UK weighing sending troops into Gaza to distribute aid

Britain’s defence ministry is considering sending troops into Gaza to escort trucks of aid being driven off a giant floating pier built by the US military, a UK defence source has said.

The pier is due to be completed next month in the eastern Mediterranean, and then it will be pushed towards the Gaza shore. But the US president, Joe Biden, has pledged that American forces managing the project will not set foot on land there.

That means someone else must be found to take responsibility for one of the most challenging parts of a politically contentious aid delivery.

There is “consideration” of a UK role inside the British defence ministry, a source said, although the challenges mean it seems unlikely. “It’s not a done deal, and the mood music is probably not.”

The idea emerged “organically” during discussions between the UK and the US about aid deliveries from the pier, the source added.

No proposal has been sent to the prime minister, Rishi Sunak, for consideration, according to the BBC, which first reported a possible UK role. The ministry declined to comment.

Officials in Washington are probably casting around for possible partners willing to take on a mission that will incur huge risks, and carry little upside beyond currying favour in Washington.

Whoever drives the trucks off the floating pier will be going into an active combat zone where more than 200 humanitarian workers have been killed.

The Israeli bombing of an aid convoy run by World Central Kitchen on 1 April, in which seven international aid workers died, heightened security concerns around any independent distribution effort.

The level of desperation and hunger in northern Gaza means there is also a risk from huge crowds trying to reach trucks carrying supplies, although the US plan envisages aid being unloaded in a secure area before it is transferred to trucks driven by Palestinians for delivery across Gaza.

In late February at least 112 people were killed and more than 700 injured in a “massacre” when Israeli forces opened fire on a crowd gathered around aid trucks. Israel said people died in a crush or were run over by aid lorries, although it admitted its troops had open fire.

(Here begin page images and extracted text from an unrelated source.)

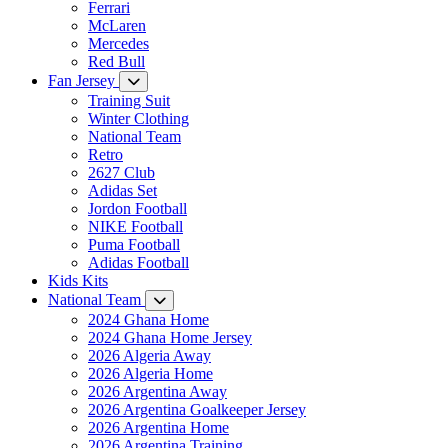
Ferrari
McLaren
Mercedes
Red Bull
Fan Jersey
Training Suit
Winter Clothing
National Team
Retro
2627 Club
Adidas Set
Jordon Football
NIKE Football
Puma Football
Adidas Football
Kids Kits
National Team
2024 Ghana Home
2024 Ghana Home Jersey
2026 Algeria Away
2026 Algeria Home
2026 Argentina Away
2026 Argentina Goalkeeper Jersey
2026 Argentina Home
2026 Argentina Training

The US pier is designed to stave off famine in Gaza’s north, with the US saying it is designed to supplement, not replace, land deliveries. The ambition is for the new sea route to allow 90 trucks a day of supplies in to Gaza, rising to 150.

But there are growing concerns in the humanitarian community about how useful it will be. When the US uses innovative military technology to get aid into disaster zones, it is usually because access is blocked by geography or hostile actors.

In Gaza, the Israeli authorities have refused to open more land routes – which are cheaper and quicker – to allow in aid, despite repeated requests from the US.

Both the US and Israel have said they are aiming for aid shipments to reach 500 trucks of aid a day, roughly matching prewar levels – although the territory had a functioning economy and agricultural sector then, so the need was far lower.

The average shipped over the last month was less than half that, according to UN figures, so even with the floating pier at full capacity, Gaza will need more access by land.

There are also fears that Israel is trying to exploit the deliveries to sideline Unrwa, the UN agency for Palestinian refugees, which is the main provider of food aid in the territory. The US announced last week that the World Food Programme (WFP) will help distribute aid inside Gaza after it arrives at the pier.